Most importantly, the curators have secured a magnificently comprehensive roster of loans for the Grand Palais showing. Hardly a single big gun is missing, while the catalogue reprints a useful anthology of items from the Hopper literature, an insightful essay by Wim Wenders not otherwise widely available, and a solidly detailed chronology. There are only two significant omissions from this impressive panoply.

First, the many connections between Hopper and Caspar David Friedrich have still escaped scholarly notice.4 Both artists depicted spooky edifices (Gothic in the German’s case and vernacular in Hopper’s); exploited high viewpoints, large luminous skies and took dark woods as their theme on several occasions; juxtaposed youth and age as well as the times of day; portrayed figures sunk in deep contemplation; and alike explored an amor vacui that led them to envisage empty space as by turns imminent and alienating. Hopper’s Morning sun (1952; no.155) is uncannily reminiscent of Friedrich’s Woman before the rising sun (1822), just as the former’s Sea watchers (1952) evokes a disillusioned reply to the latter’s Two men contemplating the moon (c.1819–20).5 Secondly, People in the sun (Fig.70) closed the installations in both cities. Its source must be the indelibly memorable news photograph of seated military VIPs watching the eighty-one-kiloton explosion of a nuclear bomb at Enewatak Atoll on 8th April 1951. Both Hopper’s painting and the photograph display extremely similar groups of rightward-facing watchers in the open air, rigid in their chairs and transfixed by some luminous spectacle beyond the frame.6 It would have been quintessential Hopper to have ended his dour human comedy – People in the sun was his last painting to feature a gathering as opposed to lone or isolated figures – on a note of quiet, albeit apocalyptic, annihilation.

1    For the fullest treatment of this idea, see W. Wells: Silent Theatre: The Art of Edward Hopper, London and New York 2007.
2    Catalogue: Edward Hopper. Edited by Didier Ottinger and Tomás Llorens, with a contribution by Caroline Hancock. 368 pp. incl. 345 col. + 80 b. & w. ills. (Réunion des Musées Nationaux, Grand Palais, Paris, and Museo Thyssen-Bornemisza, Madrid, 2012), €45 (HB). ISBN 978–1–9353–0287–5.
3    See D. Anfam: ‘Rothko’s Hopper: A Strange Wholeness’, in S. Wagstaff, ed.: exh. cat. Edward Hopper, London (Tate Modern) 2004, pp.34–49.

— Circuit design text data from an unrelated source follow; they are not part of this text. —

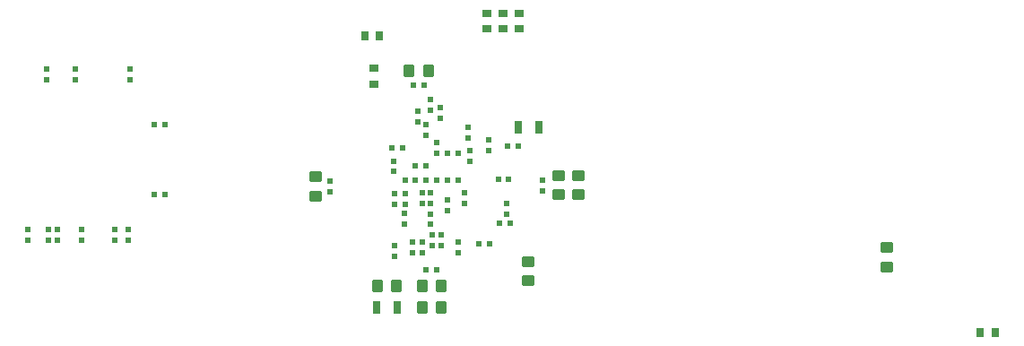
<source format=gbp>
G04*
G04 #@! TF.GenerationSoftware,Altium Limited,Altium Designer,18.0.11 (651)*
G04*
G04 Layer_Color=128*
%FSLAX42Y42*%
%MOMM*%
G71*
G01*
G75*
G04:AMPARAMS|DCode=28|XSize=0.45mm|YSize=0.55mm|CornerRadius=0.04mm|HoleSize=0mm|Usage=FLASHONLY|Rotation=270.000|XOffset=0mm|YOffset=0mm|HoleType=Round|Shape=RoundedRectangle|*
%AMROUNDEDRECTD28*
21,1,0.45,0.48,0,0,270.0*
21,1,0.38,0.55,0,0,270.0*
1,1,0.08,-0.24,-0.19*
1,1,0.08,-0.24,0.19*
1,1,0.08,0.24,0.19*
1,1,0.08,0.24,-0.19*
%
%ADD28ROUNDEDRECTD28*%
G04:AMPARAMS|DCode=31|XSize=0.85mm|YSize=0.65mm|CornerRadius=0.06mm|HoleSize=0mm|Usage=FLASHONLY|Rotation=180.000|XOffset=0mm|YOffset=0mm|HoleType=Round|Shape=RoundedRectangle|*
%AMROUNDEDRECTD31*
21,1,0.85,0.53,0,0,180.0*
21,1,0.73,0.65,0,0,180.0*
1,1,0.13,-0.36,0.26*
1,1,0.13,0.36,0.26*
1,1,0.13,0.36,-0.26*
1,1,0.13,-0.36,-0.26*
%
%ADD31ROUNDEDRECTD31*%
G04:AMPARAMS|DCode=32|XSize=0.85mm|YSize=0.65mm|CornerRadius=0.06mm|HoleSize=0mm|Usage=FLASHONLY|Rotation=270.000|XOffset=0mm|YOffset=0mm|HoleType=Round|Shape=RoundedRectangle|*
%AMROUNDEDRECTD32*
21,1,0.85,0.53,0,0,270.0*
21,1,0.73,0.65,0,0,270.0*
1,1,0.13,-0.26,-0.36*
1,1,0.13,-0.26,0.36*
1,1,0.13,0.26,0.36*
1,1,0.13,0.26,-0.36*
%
%ADD32ROUNDEDRECTD32*%
G04:AMPARAMS|DCode=37|XSize=0.85mm|YSize=0.75mm|CornerRadius=0.08mm|HoleSize=0mm|Usage=FLASHONLY|Rotation=180.000|XOffset=0mm|YOffset=0mm|HoleType=Round|Shape=RoundedRectangle|*
%AMROUNDEDRECTD37*
21,1,0.85,0.60,0,0,180.0*
21,1,0.70,0.75,0,0,180.0*
1,1,0.15,-0.35,0.30*
1,1,0.15,0.35,0.30*
1,1,0.15,0.35,-0.30*
1,1,0.15,-0.35,-0.30*
%
%ADD37ROUNDEDRECTD37*%
G04:AMPARAMS|DCode=47|XSize=1.25mm|YSize=0.95mm|CornerRadius=0.1mm|HoleSize=0mm|Usage=FLASHONLY|Rotation=90.000|XOffset=0mm|YOffset=0mm|HoleType=Round|Shape=RoundedRectangle|*
%AMROUNDEDRECTD47*
21,1,1.25,0.75,0,0,90.0*
21,1,1.05,0.95,0,0,90.0*
1,1,0.20,0.38,0.53*
1,1,0.20,0.38,-0.53*
1,1,0.20,-0.38,-0.53*
1,1,0.20,-0.38,0.53*
%
%ADD47ROUNDEDRECTD47*%
G04:AMPARAMS|DCode=48|XSize=0.45mm|YSize=0.55mm|CornerRadius=0.04mm|HoleSize=0mm|Usage=FLASHONLY|Rotation=180.000|XOffset=0mm|YOffset=0mm|HoleType=Round|Shape=RoundedRectangle|*
%AMROUNDEDRECTD48*
21,1,0.45,0.48,0,0,180.0*
21,1,0.38,0.55,0,0,180.0*
1,1,0.08,-0.19,0.24*
1,1,0.08,0.19,0.24*
1,1,0.08,0.19,-0.24*
1,1,0.08,-0.19,-0.24*
%
%ADD48ROUNDEDRECTD48*%
G04:AMPARAMS|DCode=56|XSize=1.25mm|YSize=0.65mm|CornerRadius=0.06mm|HoleSize=0mm|Usage=FLASHONLY|Rotation=90.000|XOffset=0mm|YOffset=0mm|HoleType=Round|Shape=RoundedRectangle|*
%AMROUNDEDRECTD56*
21,1,1.25,0.53,0,0,90.0*
21,1,1.13,0.65,0,0,90.0*
1,1,0.13,0.26,0.56*
1,1,0.13,0.26,-0.56*
1,1,0.13,-0.26,-0.56*
1,1,0.13,-0.26,0.56*
%
%ADD56ROUNDEDRECTD56*%
G04:AMPARAMS|DCode=66|XSize=1.25mm|YSize=0.95mm|CornerRadius=0.1mm|HoleSize=0mm|Usage=FLASHONLY|Rotation=0.000|XOffset=0mm|YOffset=0mm|HoleType=Round|Shape=RoundedRectangle|*
%AMROUNDEDRECTD66*
21,1,1.25,0.75,0,0,0.0*
21,1,1.05,0.95,0,0,0.0*
1,1,0.20,0.53,-0.38*
1,1,0.20,-0.53,-0.38*
1,1,0.20,-0.53,0.38*
1,1,0.20,0.53,0.38*
%
%ADD66ROUNDEDRECTD66*%
D28*
X5810Y3280D02*
D03*
X5710D02*
D03*
X6330Y3230D02*
D03*
X6230D02*
D03*
X5930Y3110D02*
D03*
X6030D02*
D03*
X5930Y2980D02*
D03*
X5830D02*
D03*
X6130D02*
D03*
X6030D02*
D03*
X6230Y2980D02*
D03*
X6330D02*
D03*
X6010Y3880D02*
D03*
X5910D02*
D03*
X6800Y3300D02*
D03*
X6900D02*
D03*
X6710Y2990D02*
D03*
X6810D02*
D03*
X6720Y2570D02*
D03*
X6820D02*
D03*
X6530Y2380D02*
D03*
X6630D02*
D03*
X5731Y2852D02*
D03*
X5831D02*
D03*
X5731Y2752D02*
D03*
X5831D02*
D03*
X6130Y2130D02*
D03*
X6030D02*
D03*
X3560Y3500D02*
D03*
X3460D02*
D03*
X3560Y2840D02*
D03*
X3460D02*
D03*
D31*
X6910Y4410D02*
D03*
Y4550D02*
D03*
X6760Y4410D02*
D03*
Y4550D02*
D03*
X6600Y4410D02*
D03*
Y4550D02*
D03*
D32*
X11260Y1540D02*
D03*
X11400D02*
D03*
X5590Y4340D02*
D03*
X5450D02*
D03*
D37*
X5540Y4035D02*
D03*
Y3885D02*
D03*
D47*
X5750Y1980D02*
D03*
X5570D02*
D03*
X5870Y4010D02*
D03*
X6050D02*
D03*
X5990Y1780D02*
D03*
X6170D02*
D03*
X5990Y1980D02*
D03*
X6170D02*
D03*
D48*
X5950Y3530D02*
D03*
Y3630D02*
D03*
X6160Y3560D02*
D03*
Y3660D02*
D03*
X6030Y3400D02*
D03*
Y3500D02*
D03*
X6430Y3380D02*
D03*
Y3480D02*
D03*
X6620Y3360D02*
D03*
Y3260D02*
D03*
X6130Y3231D02*
D03*
Y3331D02*
D03*
X6440Y3160D02*
D03*
Y3260D02*
D03*
X5720Y3160D02*
D03*
Y3060D02*
D03*
X5990Y2760D02*
D03*
Y2860D02*
D03*
X6070Y2860D02*
D03*
Y2760D02*
D03*
X6390Y2860D02*
D03*
Y2760D02*
D03*
X6230Y2790D02*
D03*
Y2690D02*
D03*
X6070Y2560D02*
D03*
Y2660D02*
D03*
Y3640D02*
D03*
Y3740D02*
D03*
X6790Y2760D02*
D03*
Y2660D02*
D03*
X5824Y2561D02*
D03*
Y2661D02*
D03*
X5730Y2360D02*
D03*
Y2260D02*
D03*
X5900Y2390D02*
D03*
Y2290D02*
D03*
X5990Y2390D02*
D03*
Y2290D02*
D03*
X6170Y2460D02*
D03*
Y2360D02*
D03*
X6090Y2460D02*
D03*
Y2360D02*
D03*
X6330Y2390D02*
D03*
Y2290D02*
D03*
X7130Y2980D02*
D03*
Y2880D02*
D03*
X5120Y2970D02*
D03*
Y2870D02*
D03*
X2450Y4030D02*
D03*
Y3930D02*
D03*
X2720Y4030D02*
D03*
Y3930D02*
D03*
X3230Y4030D02*
D03*
Y3930D02*
D03*
X2270Y2410D02*
D03*
Y2510D02*
D03*
X2460Y2410D02*
D03*
Y2510D02*
D03*
X2550Y2410D02*
D03*
Y2510D02*
D03*
X2780Y2410D02*
D03*
Y2510D02*
D03*
X3090Y2410D02*
D03*
Y2510D02*
D03*
X3220Y2410D02*
D03*
Y2510D02*
D03*
D56*
X6902Y3480D02*
D03*
X7092D02*
D03*
X5755Y1780D02*
D03*
X5565D02*
D03*
D66*
X7470Y2840D02*
D03*
Y3020D02*
D03*
X7280Y2840D02*
D03*
Y3020D02*
D03*
X4990Y2830D02*
D03*
Y3010D02*
D03*
X6990Y2210D02*
D03*
Y2030D02*
D03*
X10380Y2160D02*
D03*
Y2340D02*
D03*
M02*

</source>
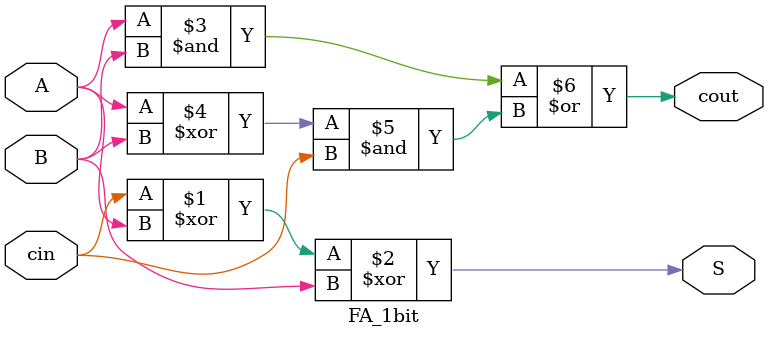
<source format=v>
module FA_1bit #(
    parameter width=1
) (
    input wire A,
    input wire B,
    input wire cin,
    output wire S,
    output wire cout
);
    assign S = cin ^ A ^ B;
    assign cout = (A & B)|((A ^ B) & cin);
endmodule

</source>
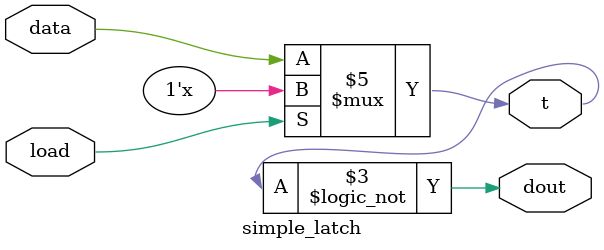
<source format=v>
`timescale 1ns / 1ps

module simple_latch(data,load,dout,t);
input data, load;
output reg dout,t;


always@(load or data)
    begin
        if(!load)
            t=data; //LHS must be reg type in always block
            dout=!t;
    end

endmodule

</source>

4    Since Hopper (who read German) was in Berlin in 1907, he is unlikely to have missed the ripple effect from Friedrich’s conspicuous national revival when a large number of his works were included in the great Jahrhunder­tausstellung in that city the previous year (there were also substantial reviews of the exhibition in the Gazette des Beaux-Arts and in this Magazine); my thanks to William Vaughan for this information.
5    I have already compared Hopper’s Railroad sunset (no.120) with Friedrich’s The cross in the mountains(Tetschen Altar); see Anfam, op. cit. (note 3), pp.42–43.
6    Independently and simultaneously Walter Wells and I reached this same conclusion about Hopper’s source.